Are Hormonal Contraceptives Endocrine Disruptors?

We are now generations into this medical experiment – and the synthetic hormones have been stored in our fatty tissue and passed down to the next generation.  In addition, our exposure to endocrine disruptors has increased exponentially and is building up in our bodies.  Our neuro, endocrine, and immune systems are being significantly altered.

Does it matter that hormonal contraceptives are endocrine disrupting chemicals?

Society for Menstrual Cycle Research
re: Cycling

by Laura Wershler
March 6, 2013

EDC_2012ReportI’ve been wading through State of the Science of Endocrine Disrupting Chemicals – 2012. The 289-page report was prepared by a group of experts for the United Nations Environmental Programme and World Health Organization.

It is dense and complex, but what I’ve been looking for is any acknowledgement that hormonal contraceptives are endocrine disrupting chemicals (EDCs).

Hormonal contraceptives clearly act as EDCs according to the definition used in this report:

An endocrine disruptor is an exogenous substance or mixture that alters function(s) of the endocrine system and consequently causes adverse health effects in an intact organism, or its progeny, or (sub) populations. A potential endocrine disruptor is an exogenous substance or mixture that possesses properties that might be expressed to lead to endocrine disruption in an intact organism, or its progeny, or (sub) populations.

Adverse health effects would include, in this context, anything that disrupts the reproductive systems of humans (and wildlife) or contributes to other health problems such as hormone-related cancers, thyroid-related disorders, cardiovascular disease, bone disorders, metabolic disorders and immune function impairment. Hormonal contraceptives certainly disrupt the reproductive system and have been associated with increased risk of cardiovascular events, loss of bone density, decreased immune function and, in some studies, increased risk for breast cancer. Metabolic disorders? Recent research suggests that long-acting progestin-based birth control may increase risk in obese women for Type 2 diabetes.

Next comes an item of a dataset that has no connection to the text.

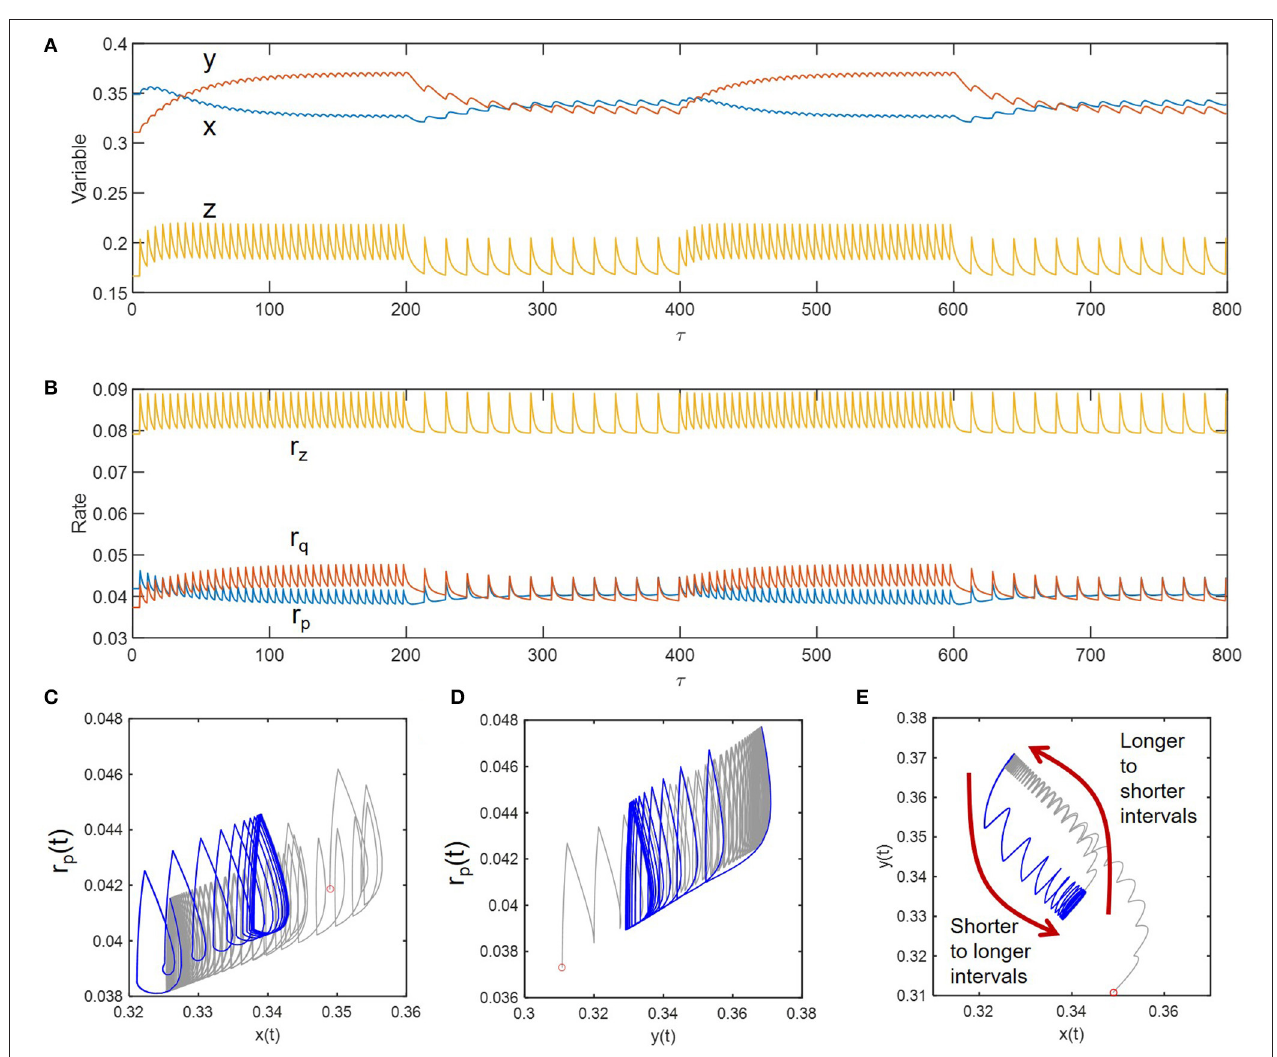
FIGURE 5 | Hysteresis in dynamic transitions between the two distinctively perturbed conditions with the intervals of 5 and 15: (A) compositional fluctuations, (B) functional fluctuations, and (C–E) phase diagrams. Curves in gray and blue, respectively denote the transitions from longer to shorter intervals and from shorter to longer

The only mention I could find of specific contraceptive chemicals is in section 3.1: The EDCs of concern. In a table under the sub-heading Pesticides, pharmaceuticals and personal care product ingredients, two key components of hormonal contraceptives are listed: Ethinyl estradiol, the synthetic estrogen used in most oral contraceptive formulations, and Levonorgestrel, a synthetic progesterone used in combined oral contraceptive pills, emergency contraception, the Mirena IUD, and  progestin-only birth control pills. Levonorgestrel is considered of “specific interest.”